A lawyer representing Trancos described the defendant as “a successful, ethical Internet advertising business,” and said his client planned to appeal the ruling. He plans to argue that CAN-SPAM preempts California’s law and that it should be used only by consumers who are actually injured by the e-mails, unlike Balsam.

Judge Weiner held that the California statute is not preempted by CAN-SPAM and that “Congressional legislative history reflects that ‘a State law prohibiting fraudulent or descriptive headers, subject line, or content in commercial e-mail would not be preempted.’” Because the plaintiff “prove[d] that defendant Trancos intentionally undertook efforts to impair a recipient’s ability to identify, locate, or respond to it as the initiator of the e-mail, and that it intended to hide itself from identification by recipients as the sender,” it could be liable.

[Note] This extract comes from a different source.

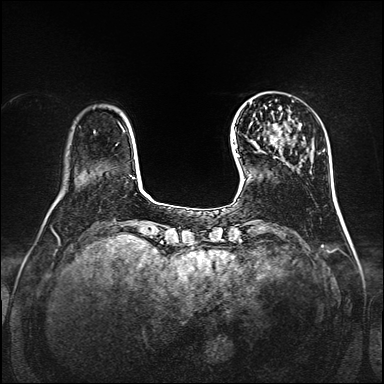
Breast MRI, one axial slice. Slice 28 of 160 in the series (ordered by position). Dynamic contrast-enhanced series, time point 2 of 7 at this slice position (early post-contrast). 1.5 T. TE 2.3 ms, TR 5.2 ms. 1 mm slice thickness. 384 × 384 image matrix, field of view 320 × 320 mm. Female patient.
Annotated regions visible in this slice (semi-automatic segmentation, software-assisted and operator-edited):
- enhancing-tissue mask used for the functional tumour volume (all voxels passing the contrast-enhancement thresholds inside the analysis volume; usually the tumour): box from (x=250, y=103) to (x=291, y=158) px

Further, Trancos failed to establish that it deserved protection under the statute’s mitigation clause, which will shelter a defendant who establishes and implements, with due care, practices and procedures reasonably designed to effectively prevent spam.  “[T]he evidence reflects that Trancos intentionally and affirmatively established practices and procedures to avoid all human contact, avoid the ability of members of the public to contact Trancos directly to stop the sending of e-mails, and avoid members of the public even knowing who actually sent the e-mails,” Judge Weiner wrote.

Why it matters: The verdict is an important reminder for companies that they could be financially liable to private plaintiffs under California’s anti-spam statute at $1,000 per violation for sending e-mails to recipients without consent that misrepresent either the source or the subject of the message. Advertisers or marketers sending e-mails to California residents should be careful to follow the federal CAN-SPAM Act as well as the requirements of the state statute.